Section du texte:
S'agissant des C130, je préciserai que ces appareils ont encore du potentiel. Un plan de rénovation est prévu à partir de 2016 de manière à disposer des premiers avions modernisés en 2018 ou 2019. Cette rénovation est d'une double nature : d'une part, elle sera opérationnelle ; d'autre part, elle reposera sur une mise aux normes de l'Organisation de l'aviation civile internationale (OACI) afin de leur permettre de continuer à naviguer dans les espaces aériens, ce qui exige l'installation de certains équipements.

Pour les C160, il faut rappeler que, en construisant la LPM, nous avons fait des choix, que j'assume. Notre impératif a été de maintenir une cohérence qui nous garantisse d'agir en toute souveraineté. Cela nous a conduits à étaler certains programmes, comme la livraison des Rafale – c'est la raison pour laquelle je suis si attaché au maintien des Mirage 2000D – ou la livraison des A400M. Ce tuilage implique de conserver jusqu'en 2023 certains avions de la flotte de C160 : les quatorze plus récents, qui pourront être maintenus en service pour un coût maîtrisé. Nous menons actuellement des études sur les moteurs et les grandes visites. Nous comptons aussi maintenir plus longtemps que prévu d'autres flottes, comme les Mirage 2000-5.

Ce n'est certes pas une panacée, mais si nous avions concentré tous nos efforts sur les A400M, nous aurions peut-être mis en péril les commandes de MRTT, la modernisation des radars ou le projet « Cognac 2016 ». Nous avons fait le choix de la cohérence : il comporte des risques, mais il tient la route, sous réserve que la LPM soit respectée.

Pour répondre à votre question sur les forces spéciales, monsieur Guilloteau, je dois préciser que l'escadron « Poitou » va continuer d'opérer, notamment avec quelques C160 et des C130. À l'heure actuelle, l'escadron « Pyrénées » remplit des missions de combat pour le sauvetage des équipages éjectés. J'ai demandé au chef d'état-major des armées qu'il puisse être mis à disposition des opérations spéciales pour leur offrir une capacité supérieure grâce à l'apport essentiel des hélicoptères Caracal. Nous travaillons ensemble pour définir le niveau d'entraînement afin que, à l'été 2015, cet escadron soit intégré aux opérations spéciales, comme l'est déjà le quatrième régiment d'hélicoptères de combat de Pau.

Extraits de données:
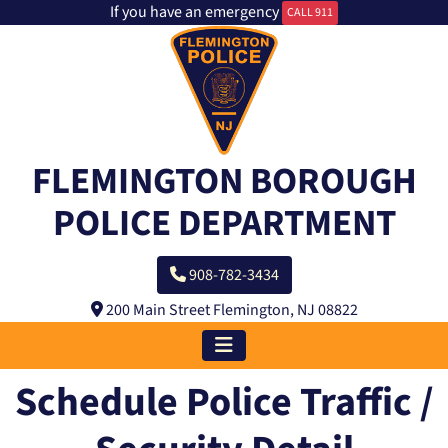
If you have an emergency
CALL 911
FLEMINGTON BOROUGH
POLICE DEPARTMENT
908-782-3434
200 Main Street Flemington, NJ 08822
Schedule Police Traffic /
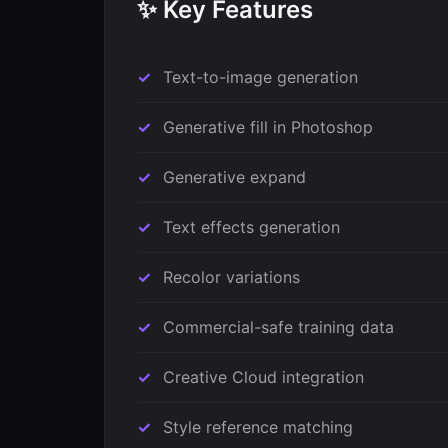
✨ Key Features
Text-to-image generation
Generative fill in Photoshop
Generative expand
Text effects generation
Recolor variations
Commercial-safe training data
Creative Cloud integration
Style reference matching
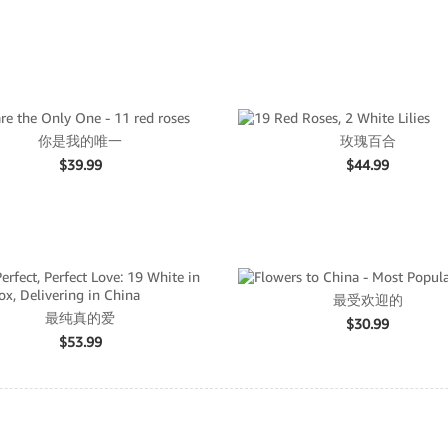
你是我的唯一
玫瑰百合
$
39.99
$
44.99
最受欢迎的
最纯真的爱
$
30.99
$
53.99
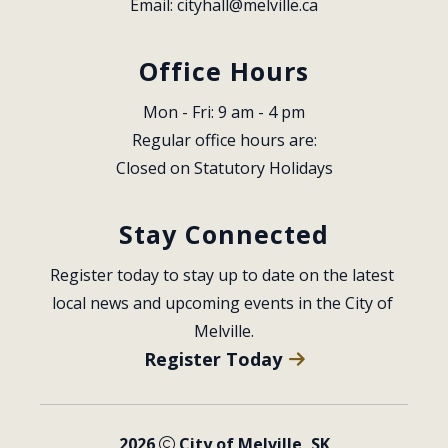
Email: 
cityhall@melville.ca
Office Hours
Mon - Fri: 9 am - 4 pm
Regular office hours are:
Closed on Statutory Holidays
Stay Connected
Register today to stay up to date on the latest 
local news and upcoming events in the City of 
Melville.
Register Today
2026
City of Melville, SK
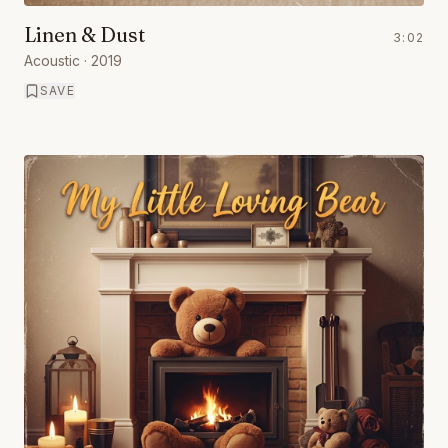
Linen & Dust
3:02
Acoustic
· 2019
SAVE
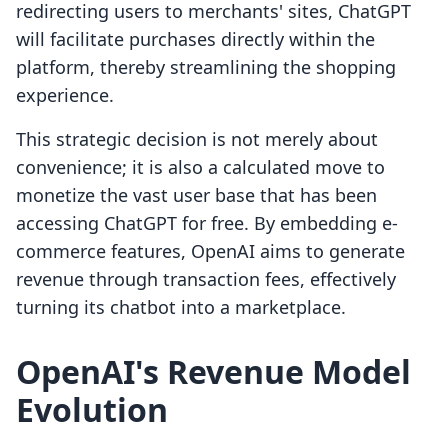
redirecting users to merchants' sites, ChatGPT
will facilitate purchases directly within the
platform, thereby streamlining the shopping
experience.
This strategic decision is not merely about
convenience; it is also a calculated move to
monetize the vast user base that has been
accessing ChatGPT for free. By embedding e-
commerce features, OpenAI aims to generate
revenue through transaction fees, effectively
turning its chatbot into a marketplace.
OpenAI's Revenue Model
Evolution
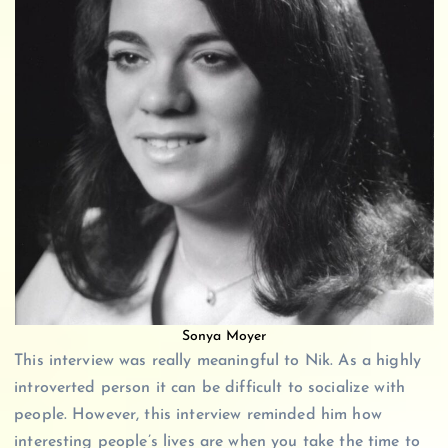
Sonya Moyer
This interview was really meaningful to Nik. As a highly
introverted person it can be difficult to socialize with
people. However, this interview reminded him how
interesting people’s lives are when you take the time to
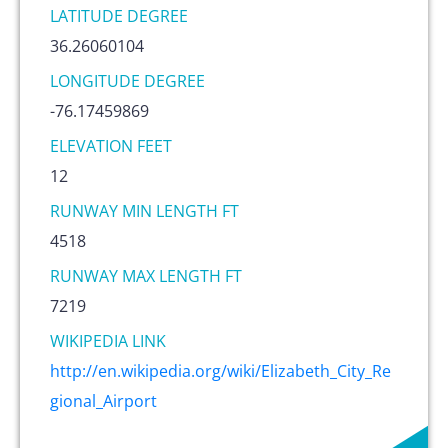
LATITUDE DEGREE
36.26060104
LONGITUDE DEGREE
-76.17459869
ELEVATION FEET
12
RUNWAY MIN LENGTH FT
4518
RUNWAY MAX LENGTH FT
7219
WIKIPEDIA LINK
http://en.wikipedia.org/wiki/Elizabeth_City_Re
gional_Airport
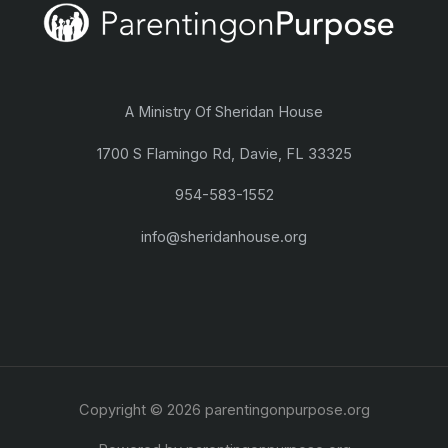
A Ministry Of Sheridan House
1700 S Flamingo Rd, Davie, FL 33325
954-583-1552
info@sheridanhouse.org
Copyright © 2026 parentingonpurpose.org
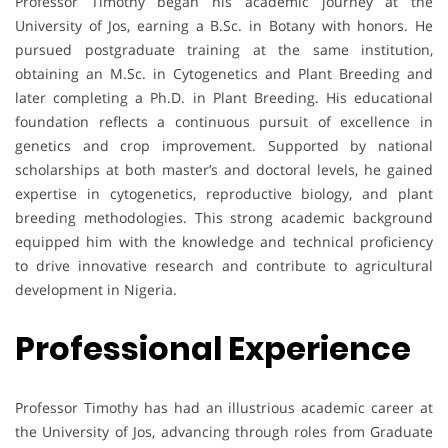
Professor Timothy began his academic journey at the
University of Jos, earning a B.Sc. in Botany with honors. He
pursued postgraduate training at the same institution,
obtaining an M.Sc. in Cytogenetics and Plant Breeding and
later completing a Ph.D. in Plant Breeding. His educational
foundation reflects a continuous pursuit of excellence in
genetics and crop improvement. Supported by national
scholarships at both master’s and doctoral levels, he gained
expertise in cytogenetics, reproductive biology, and plant
breeding methodologies. This strong academic background
equipped him with the knowledge and technical proficiency
to drive innovative research and contribute to agricultural
development in Nigeria.
Professional Experience
Professor Timothy has had an illustrious academic career at
the University of Jos, advancing through roles from Graduate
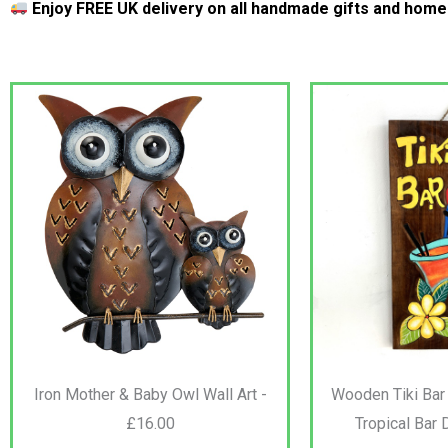
Enjoy FREE UK delivery on all handmade gifts and hom
Iron Mother & Baby Owl Wall Art -
Wooden Tiki Bar
£16.00
Tropical Bar 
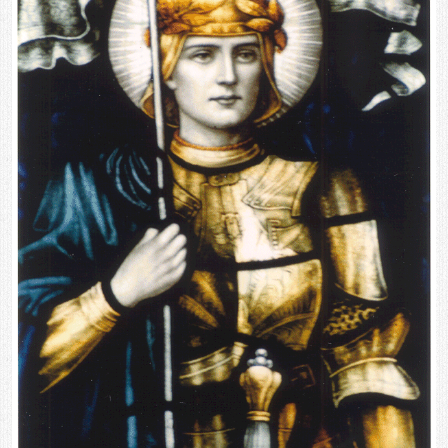
Contact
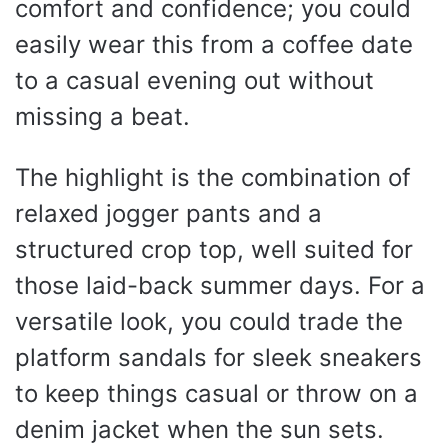
comfort and confidence; you could
easily wear this from a coffee date
to a casual evening out without
missing a beat.
The highlight is the combination of
relaxed jogger pants and a
structured crop top, well suited for
those laid-back summer days. For a
versatile look, you could trade the
platform sandals for sleek sneakers
to keep things casual or throw on a
denim jacket when the sun sets.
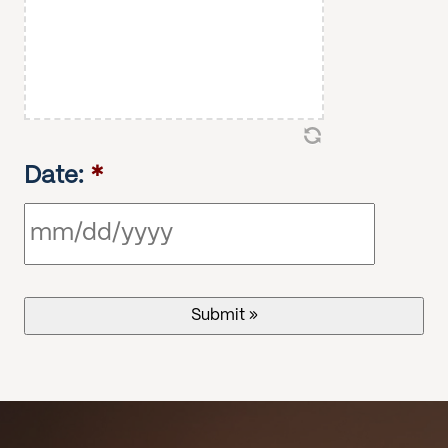
Date:
*
MM
slash
DD
slash
YYYY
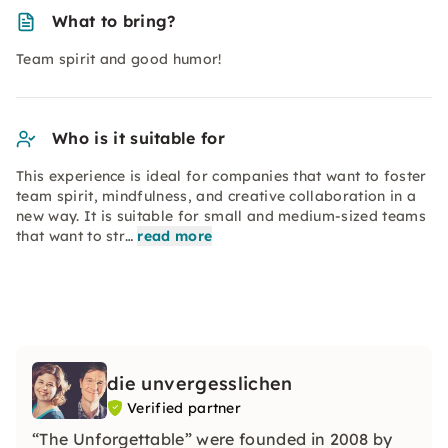
What to bring?
Team spirit and good humor!
Who is it suitable for
This experience is ideal for companies that want to foster
team spirit, mindfulness, and creative collaboration in a
new way. It is suitable for small and medium-sized teams
that want to str…
read more
die unvergesslichen
Verified partner
“The Unforgettable” were founded in 2008 by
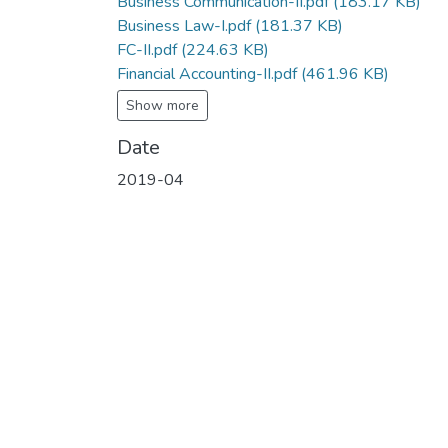
Business Communication-II.pdf
(183.17 KB)
Business Law-I.pdf
(181.37 KB)
FC-II.pdf
(224.63 KB)
Financial Accounting-II.pdf
(461.96 KB)
Show more
Date
2019-04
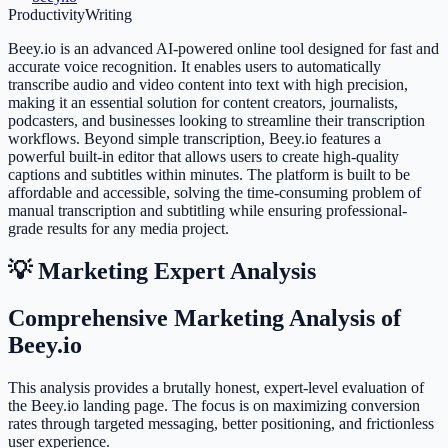
Productivity
Writing
Beey.io is an advanced AI-powered online tool designed for fast and
accurate voice recognition. It enables users to automatically
transcribe audio and video content into text with high precision,
making it an essential solution for content creators, journalists,
podcasters, and businesses looking to streamline their transcription
workflows. Beyond simple transcription, Beey.io features a
powerful built-in editor that allows users to create high-quality
captions and subtitles within minutes. The platform is built to be
affordable and accessible, solving the time-consuming problem of
manual transcription and subtitling while ensuring professional-
grade results for any media project.
💡 Marketing Expert Analysis
Comprehensive Marketing Analysis of
Beey.io
This analysis provides a brutally honest, expert-level evaluation of
the Beey.io landing page. The focus is on maximizing conversion
rates through targeted messaging, better positioning, and frictionless
user experience.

Description de l'exercice:
Répondez à ces questions à partir de la section du texte.
(a) À partir de quelle année le plan de rénovation des C130 est-il prévu ?
(b) Jusqu'à quelle année certains avions de la flotte de C160 doivent-ils être conservés ?
(c) Quel escadron doit être intégré aux opérations spéciales à l'été 2015 ?
Les lignes ne jouent aucun rôle dans cet exercice.

Résultat de l'exercice:
(a) À partir de 2016.
(b) Jusqu'en 2023.
(c) L'escadron « Pyrénées ».